• _TRY IT_: The records below hold pictures; please leave those out and retype the rest exactly.

• _EXERCISE INPUTS_:
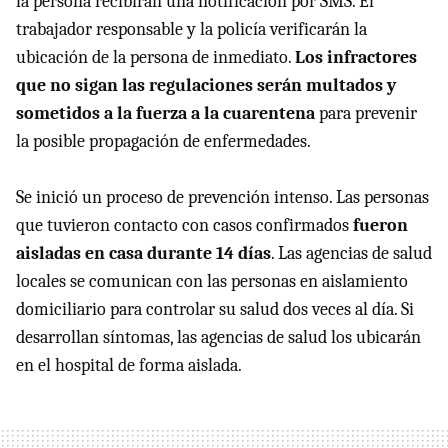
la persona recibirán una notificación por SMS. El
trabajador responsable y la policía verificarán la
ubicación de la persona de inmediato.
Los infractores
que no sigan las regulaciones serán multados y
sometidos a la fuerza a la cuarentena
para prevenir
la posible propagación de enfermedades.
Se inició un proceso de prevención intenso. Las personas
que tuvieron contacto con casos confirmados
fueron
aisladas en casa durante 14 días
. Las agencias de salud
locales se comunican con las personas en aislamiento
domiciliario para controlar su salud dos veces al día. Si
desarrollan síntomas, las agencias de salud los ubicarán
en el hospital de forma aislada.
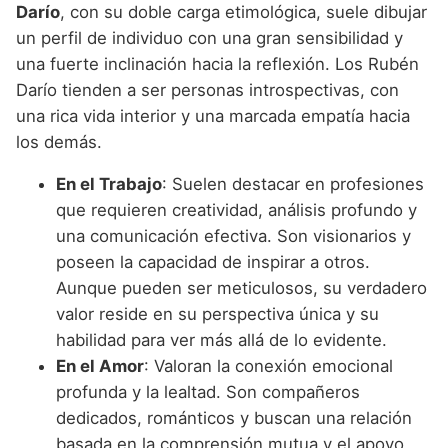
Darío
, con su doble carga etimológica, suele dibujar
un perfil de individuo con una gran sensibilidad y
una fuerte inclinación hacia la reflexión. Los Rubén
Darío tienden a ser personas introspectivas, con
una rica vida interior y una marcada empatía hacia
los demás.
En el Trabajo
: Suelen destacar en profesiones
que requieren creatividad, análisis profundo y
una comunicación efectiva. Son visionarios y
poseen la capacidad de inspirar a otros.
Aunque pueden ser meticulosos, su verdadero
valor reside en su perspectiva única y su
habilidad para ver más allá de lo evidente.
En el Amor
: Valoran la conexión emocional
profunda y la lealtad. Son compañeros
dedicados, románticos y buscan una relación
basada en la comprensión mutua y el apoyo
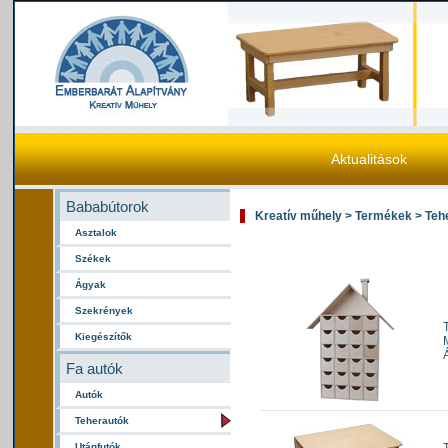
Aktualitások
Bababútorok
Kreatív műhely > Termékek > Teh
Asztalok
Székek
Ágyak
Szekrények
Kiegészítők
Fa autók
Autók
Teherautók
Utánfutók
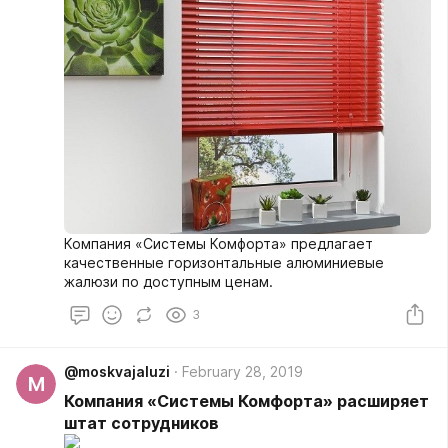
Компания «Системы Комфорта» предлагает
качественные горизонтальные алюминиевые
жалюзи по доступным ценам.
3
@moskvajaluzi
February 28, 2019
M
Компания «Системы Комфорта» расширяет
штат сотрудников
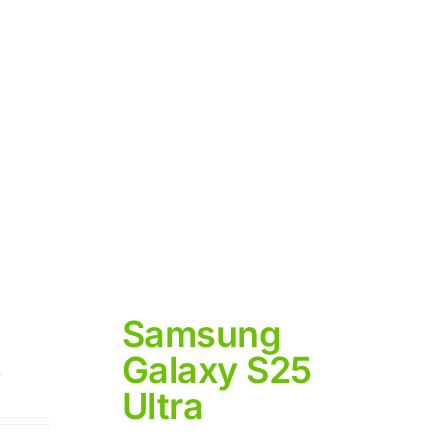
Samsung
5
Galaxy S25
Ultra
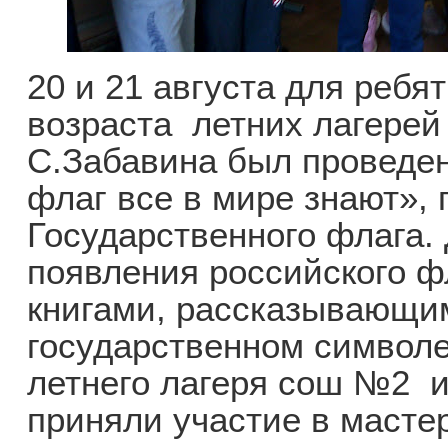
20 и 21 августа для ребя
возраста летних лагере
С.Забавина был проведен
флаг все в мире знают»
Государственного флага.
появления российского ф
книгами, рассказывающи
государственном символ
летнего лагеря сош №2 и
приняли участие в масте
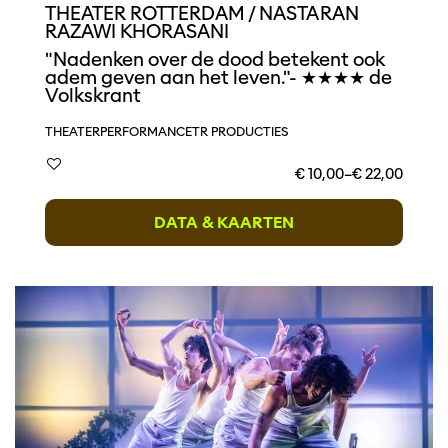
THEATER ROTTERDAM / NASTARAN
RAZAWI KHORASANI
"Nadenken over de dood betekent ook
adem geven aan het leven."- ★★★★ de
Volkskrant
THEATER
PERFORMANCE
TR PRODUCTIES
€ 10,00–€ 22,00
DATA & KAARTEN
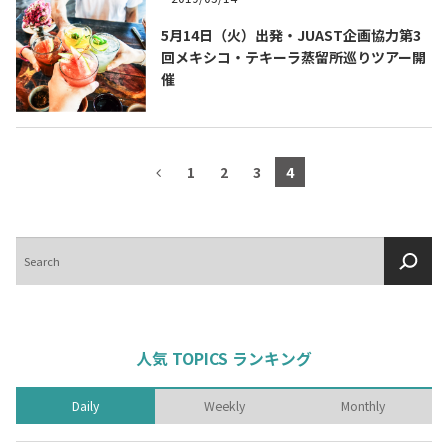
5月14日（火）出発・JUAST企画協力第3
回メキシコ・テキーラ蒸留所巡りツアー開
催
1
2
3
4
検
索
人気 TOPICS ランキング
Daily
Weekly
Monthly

• _WRITTEN RESPONSE_:
la persona recibirán una notificación por SMS. El
trabajador responsable y la policía verificarán la
ubicación de la persona de inmediato.
Los infractores
que no sigan las regulaciones serán multados y
sometidos a la fuerza a la cuarentena
para prevenir
la posible propagación de enfermedades.
Se inició un proceso de prevención intenso. Las personas
que tuvieron contacto con casos confirmados
fueron
aisladas en casa durante 14 días
. Las agencias de salud
locales se comunican con las personas en aislamiento
domiciliario para controlar su salud dos veces al día. Si
desarrollan síntomas, las agencias de salud los ubicarán
en el hospital de forma aislada.
Darío
, con su doble carga etimológica, suele dibujar
un perfil de individuo con una gran sensibilidad y
una fuerte inclinación hacia la reflexión. Los Rubén
Darío tienden a ser personas introspectivas, con
una rica vida interior y una marcada empatía hacia
los demás.
En el Trabajo
: Suelen destacar en profesiones
que requieren creatividad, análisis profundo y
una comunicación efectiva. Son visionarios y
poseen la capacidad de inspirar a otros.
Aunque pueden ser meticulosos, su verdadero
valor reside en su perspectiva única y su
habilidad para ver más allá de lo evidente.
En el Amor
: Valoran la conexión emocional
profunda y la lealtad. Son compañeros
dedicados, románticos y buscan una relación
basada en la comprensión mutua y el apoyo
Aktualitások
Bababútorok
Kreatív műhely > Termékek > Teh
Asztalok
Székek
Ágyak
Szekrények
Kiegészítők
Fa autók
Autók
Teherautók
Utánfutók
Компания «Системы Комфорта» предлагает
качественные горизонтальные алюминиевые
жалюзи по доступным ценам.
3
@moskvajaluzi
February 28, 2019
M
Компания «Системы Комфорта» расширяет
штат сотрудников
Samsung
5
Galaxy S25
Ultra
20 и 21 августа для ребя
возраста летних лагере
С.Забавина был проведен
флаг все в мире знают»
Государственного флага.
появления российского ф
книгами, рассказывающи
государственном символ
летнего лагеря сош №2 и
приняли участие в масте
THEATER ROTTERDAM / NASTARAN
RAZAWI KHORASANI
"Nadenken over de dood betekent ook
adem geven aan het leven."- ★★★★ de
Volkskrant
THEATER
PERFORMANCE
TR PRODUCTIES
€ 10,00–€ 22,00
DATA & KAARTEN
5月14日（火）出発・JUAST企画協力第3
回メキシコ・テキーラ蒸留所巡りツアー開
催
1
2
3
4
検
索
人気 TOPICS ランキング
Daily
Weekly
Monthly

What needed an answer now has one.